Children with guns


We have seemingly unlimited capability.

We have limited capacity.

A finite people creating seemingly infinite tools.


I believe that the tension created by this discrepancy causes our souls to stretch beyond our natural functioning. The result is that we feel that we are losing life or connection, while in the same moments being inundated with information and possibility.


Let me explain.


The phenomenon of social media has only existed in our culture for the past decade, and many would argue that it still has not reached its maximum capabilities. As a culture we have fully embraced this new creation and have so interwoven our lives and the lives of our children with social media that we can scarcely imagine or remember what life was like before we had it.


I would ask that you ponder this analogy. Could the creation of social media be just as potent as the creation of the first gun? Though this comparison may seem a bit far-fetched at first, guns, like social media, can be used both as a tool and as a weapon. A gun can be viewed both as a tool in the obtaining of food in the context of hunting or as a weapon caused to inflict harm. A tool or a weapon, is social media not the same? We praise social media for its capabilities as a tool, but are we fully aware of this same platform’s ability to inflict harm? Not just on bystanders but also on ourselves? Have we just created a weapon and put it in the hands of adolescents without fully understanding its abilities ourselves? Do we marvel at the tragedies inflicted upon those around us without realizing that we are all adolescents in this game?


I believe that social media is overstretching our souls in three key ways: distraction, disengagement, and detachment.



With our new ability to have information and interaction at our fingertips, have we unknowingly created a Pavlovian society? We have evolved into a society in which we have suffered the loss of the ability to wait and the art of patience. A society in which we are conditioned for immediate results and stimuli. We conditioned ourselves, and specifically the generations after us, to expect instantaneous results and interaction. We must ask ourselves: what are the ramifications in doing so? In our development of technology, are we breeding out the ability to engage? Engagement requires patience. If I am used to instantaneous responses and results, do I then have a growing frustration with the world and relationships around me that cannot naturally nor practically provide the results and interaction at the times that I am conditioned to expect. Does this then cause me to devalue these relationships and consider them not worth the focus it takes to develop them?



If I am distracted due to being conditioned to expect a rapid response, there will be an increasing tendency towards disengagement. This will be amplified if the world I am distracted from begins to suffer tension. For example, as a parent, if I am disengaged from my child and that child acts out, not responding to my attempts at correction how I desire, do I then retreat online to find a solution instead of engaging in the moment? This may appear noble at first due to my desire to gain access to resources, but at what point does it become a hinderance? Where is the line when my efforts to educate myself crossover and actually become me barricading myself with the information? In this scenario, I should consider whether I have reached a sufficient level of information to handle the situation responsibly or whether I’m searching for information as a form of escape?
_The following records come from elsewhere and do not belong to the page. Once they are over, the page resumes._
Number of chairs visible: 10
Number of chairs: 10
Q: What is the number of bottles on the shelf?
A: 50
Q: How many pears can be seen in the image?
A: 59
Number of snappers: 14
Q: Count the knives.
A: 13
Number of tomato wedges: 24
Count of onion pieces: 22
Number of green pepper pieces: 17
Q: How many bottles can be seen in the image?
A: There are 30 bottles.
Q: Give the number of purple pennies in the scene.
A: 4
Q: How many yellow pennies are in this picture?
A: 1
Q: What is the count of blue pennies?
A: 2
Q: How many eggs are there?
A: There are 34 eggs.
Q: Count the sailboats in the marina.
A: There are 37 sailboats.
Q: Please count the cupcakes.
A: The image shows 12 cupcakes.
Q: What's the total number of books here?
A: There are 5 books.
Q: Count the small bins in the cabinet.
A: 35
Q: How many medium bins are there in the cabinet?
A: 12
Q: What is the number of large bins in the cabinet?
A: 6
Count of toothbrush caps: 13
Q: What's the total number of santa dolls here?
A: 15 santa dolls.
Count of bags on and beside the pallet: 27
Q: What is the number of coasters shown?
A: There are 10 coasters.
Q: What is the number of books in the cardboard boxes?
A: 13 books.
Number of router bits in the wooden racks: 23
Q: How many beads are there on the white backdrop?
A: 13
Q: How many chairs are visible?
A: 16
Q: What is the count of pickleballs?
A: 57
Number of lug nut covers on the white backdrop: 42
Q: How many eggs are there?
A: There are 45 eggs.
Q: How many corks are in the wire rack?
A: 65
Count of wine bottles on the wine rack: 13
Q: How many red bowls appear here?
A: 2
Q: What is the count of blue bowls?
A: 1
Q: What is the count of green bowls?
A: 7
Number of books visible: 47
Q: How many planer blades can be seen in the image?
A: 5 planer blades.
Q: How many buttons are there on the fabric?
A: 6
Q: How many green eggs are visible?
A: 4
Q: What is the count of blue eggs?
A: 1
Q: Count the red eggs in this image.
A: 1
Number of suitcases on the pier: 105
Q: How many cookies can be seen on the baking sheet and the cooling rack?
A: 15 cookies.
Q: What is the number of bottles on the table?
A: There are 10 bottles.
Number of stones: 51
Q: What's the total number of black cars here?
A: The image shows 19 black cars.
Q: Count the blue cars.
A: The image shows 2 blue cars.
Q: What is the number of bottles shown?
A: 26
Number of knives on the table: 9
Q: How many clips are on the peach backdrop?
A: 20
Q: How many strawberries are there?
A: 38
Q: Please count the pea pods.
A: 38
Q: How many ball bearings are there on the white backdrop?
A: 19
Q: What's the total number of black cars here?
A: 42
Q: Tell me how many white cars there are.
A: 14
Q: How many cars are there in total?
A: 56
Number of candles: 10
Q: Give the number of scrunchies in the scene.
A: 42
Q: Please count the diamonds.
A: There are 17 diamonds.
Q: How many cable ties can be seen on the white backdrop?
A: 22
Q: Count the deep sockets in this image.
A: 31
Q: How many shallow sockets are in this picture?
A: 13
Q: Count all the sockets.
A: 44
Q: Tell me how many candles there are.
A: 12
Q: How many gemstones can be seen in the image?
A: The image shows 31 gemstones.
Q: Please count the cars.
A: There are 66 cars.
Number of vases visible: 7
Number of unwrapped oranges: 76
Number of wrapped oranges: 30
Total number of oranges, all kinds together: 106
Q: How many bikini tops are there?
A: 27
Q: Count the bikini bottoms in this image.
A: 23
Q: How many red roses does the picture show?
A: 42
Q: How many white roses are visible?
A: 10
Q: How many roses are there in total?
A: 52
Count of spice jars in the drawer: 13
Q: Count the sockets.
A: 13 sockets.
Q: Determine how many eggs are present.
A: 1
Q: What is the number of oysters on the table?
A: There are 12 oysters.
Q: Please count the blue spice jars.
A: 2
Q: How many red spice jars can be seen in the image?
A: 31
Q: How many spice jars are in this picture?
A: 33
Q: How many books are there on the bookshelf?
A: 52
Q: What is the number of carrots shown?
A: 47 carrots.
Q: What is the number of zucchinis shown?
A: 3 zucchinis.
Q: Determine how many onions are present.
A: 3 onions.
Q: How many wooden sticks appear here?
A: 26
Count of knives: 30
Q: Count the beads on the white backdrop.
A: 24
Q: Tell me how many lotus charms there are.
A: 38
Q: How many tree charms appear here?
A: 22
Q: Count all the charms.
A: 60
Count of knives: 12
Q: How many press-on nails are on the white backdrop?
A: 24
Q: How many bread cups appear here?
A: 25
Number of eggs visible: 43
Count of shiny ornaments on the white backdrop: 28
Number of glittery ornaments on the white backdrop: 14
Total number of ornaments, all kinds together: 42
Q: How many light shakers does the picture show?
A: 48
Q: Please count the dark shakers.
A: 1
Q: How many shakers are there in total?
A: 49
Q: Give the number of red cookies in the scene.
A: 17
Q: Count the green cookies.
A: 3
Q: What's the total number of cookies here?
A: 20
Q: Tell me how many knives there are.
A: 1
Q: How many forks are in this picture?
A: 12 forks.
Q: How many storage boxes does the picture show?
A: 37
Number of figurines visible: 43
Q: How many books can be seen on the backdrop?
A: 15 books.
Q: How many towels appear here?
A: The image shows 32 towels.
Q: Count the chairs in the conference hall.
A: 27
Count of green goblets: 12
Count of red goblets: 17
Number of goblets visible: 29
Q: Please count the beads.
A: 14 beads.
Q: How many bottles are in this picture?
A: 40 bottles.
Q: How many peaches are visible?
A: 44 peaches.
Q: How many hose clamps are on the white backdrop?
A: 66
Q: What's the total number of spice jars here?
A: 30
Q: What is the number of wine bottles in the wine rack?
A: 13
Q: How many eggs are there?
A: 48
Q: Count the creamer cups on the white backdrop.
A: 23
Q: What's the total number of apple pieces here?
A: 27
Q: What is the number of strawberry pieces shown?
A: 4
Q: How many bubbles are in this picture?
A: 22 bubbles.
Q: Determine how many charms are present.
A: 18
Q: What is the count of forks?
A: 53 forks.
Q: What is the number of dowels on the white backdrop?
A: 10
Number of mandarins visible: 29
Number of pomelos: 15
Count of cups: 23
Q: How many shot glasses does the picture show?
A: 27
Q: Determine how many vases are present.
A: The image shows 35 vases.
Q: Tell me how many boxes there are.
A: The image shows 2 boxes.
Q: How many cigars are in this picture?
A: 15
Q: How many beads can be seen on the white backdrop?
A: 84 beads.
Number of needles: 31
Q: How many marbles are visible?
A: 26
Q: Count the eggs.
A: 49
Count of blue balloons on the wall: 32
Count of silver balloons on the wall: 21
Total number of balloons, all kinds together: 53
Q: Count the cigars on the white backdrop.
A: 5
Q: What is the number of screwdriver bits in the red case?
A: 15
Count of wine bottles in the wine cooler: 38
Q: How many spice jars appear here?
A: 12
It is my belief that we have become so engorged on information that we have stretch marks on the skins of our souls. Emotionally we do not have the capacity to engage with all of the various scenarios and information we are inundated with. Mentally we do not have the capacity to process and store all of the information we are gorging ourselves upon daily. One may respond, ‘“Should we not be concerned with (insert various cause/war/tragedy)?” But we must balance our intake of information with our capacity for response. When we do not balance information with response, we feel residual guilt and building anxiety. My friend’s 11 year old son has been having nightmares about ISIS taking over our town and killing his family. I am not saying this child should not know about tragedy in the world. However, I am saying that we are giving people access to information without giving them the tools to process this information in a healthy way. The frustration of the recipient of the information in these scenarios then leads to a state of detachment. I simply become used to feeling helpless. This is why we see bystanders making videos of heinous acts instead of putting down the phone and helping. We have become used to watching without having the ability to act. We have become detached.


I am not saying that social media is all bad. What I am saying is that it is not only tool but also weapon.


We must ask ourselves a few questions:

Are we fully aware of what we have created?

Are we stewarding it well?

Should adolescents have unlimited, unmonitored access to it?


If my daughter brought home a gun, you can bet that we would have talks about safety and reasons for having it. Why are we not doing the same with the emotional and mental guns that our society is freely distributing and encouraging?

One Comment on “Children with guns

  1. Wow. This is brilliant, Britton. Seriously good stuff. And I agree. Haven’t been able to put this into words, but have felt the same way for quite a while. The information we have at our fingertips is such a mixed blessing. Not having the capacity to be able to DO anything about what we learn with this information – I could see that contributing to my own anxiety and depression, and certainly that could be true of the bigger society as well. Thank you for sharing this so eloquently.